### [Problem statement]
Reproduce the listing lines without changes, starting at the line that contains "What are all" and ending after the line that contains "Hours 0–11, Hours 12–23".

### [Excerpted records]
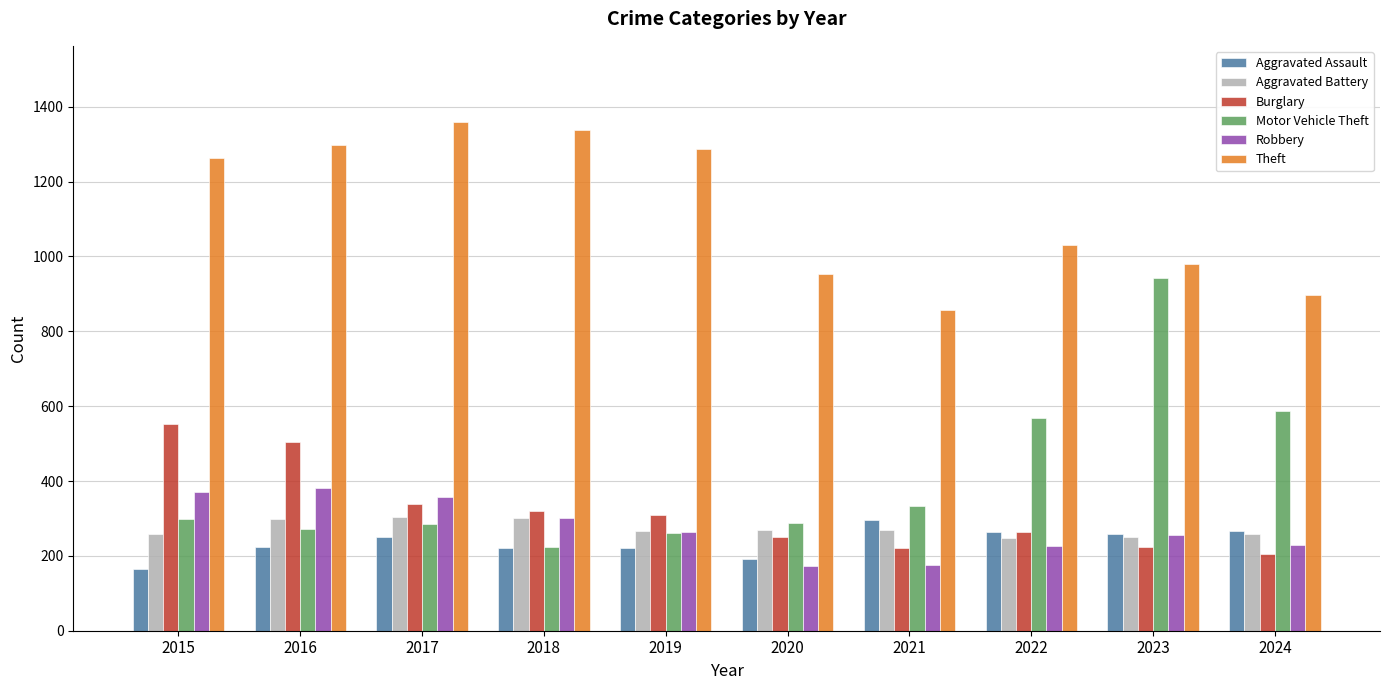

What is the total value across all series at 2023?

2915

==

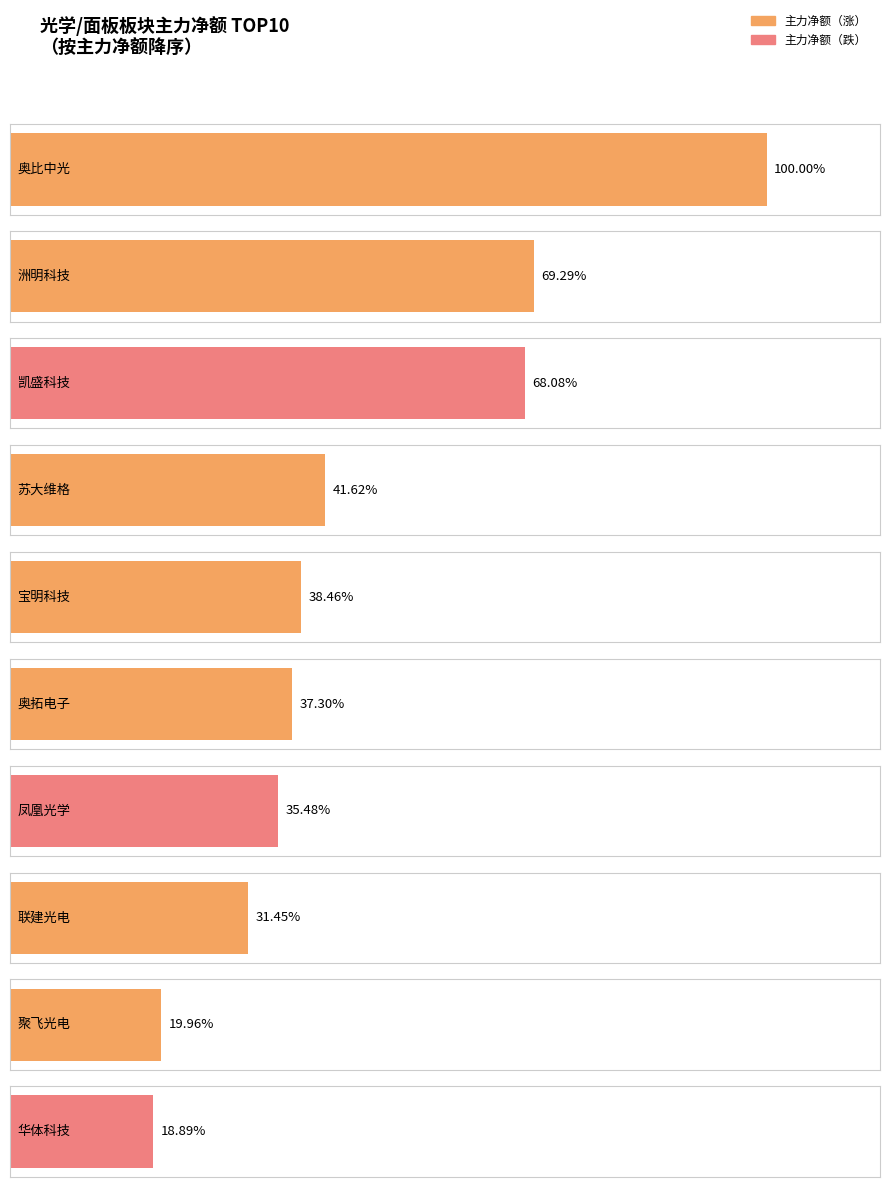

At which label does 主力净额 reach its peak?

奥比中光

==

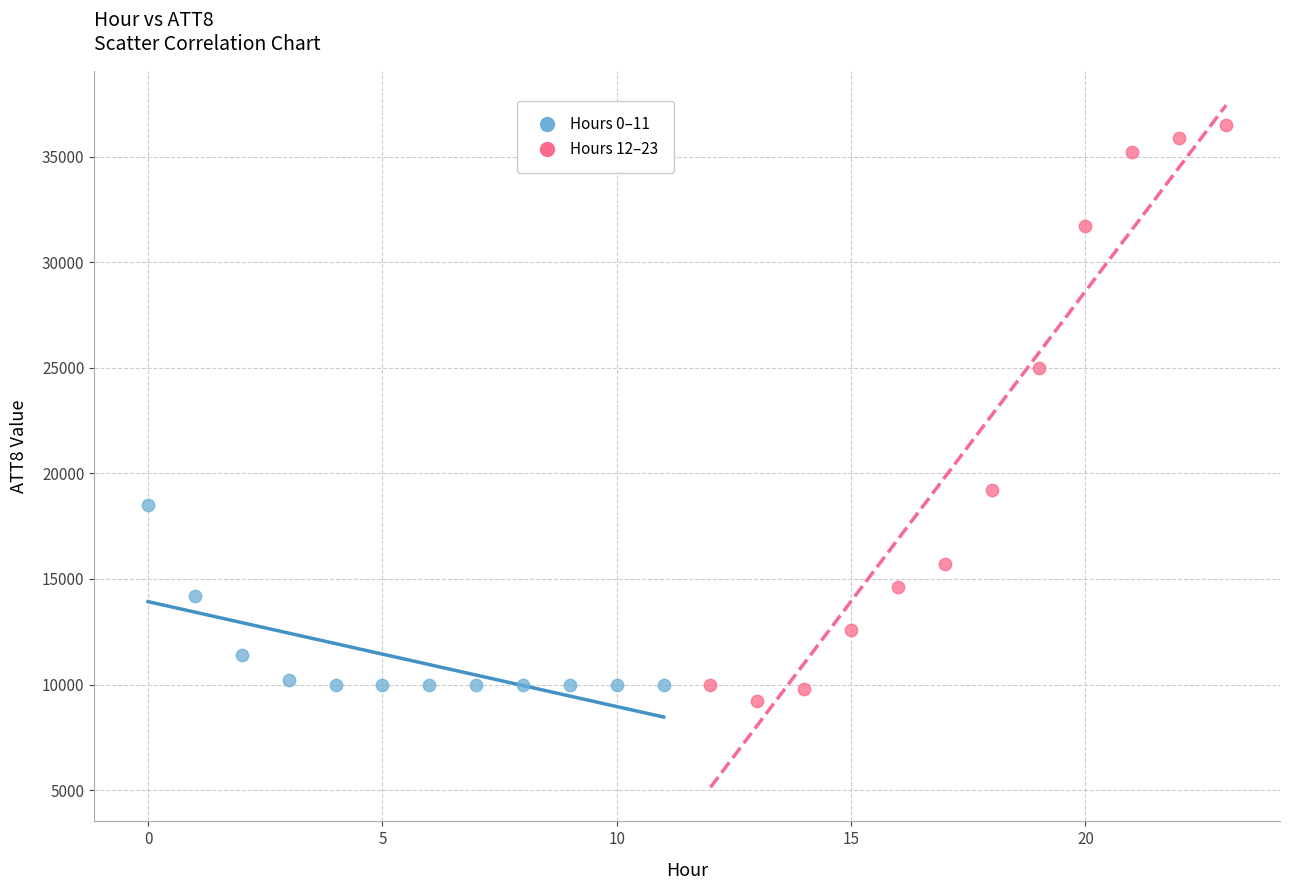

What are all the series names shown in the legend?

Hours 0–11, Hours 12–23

### [Task answer]
What are all the series names shown in the legend?

Hours 0–11, Hours 12–23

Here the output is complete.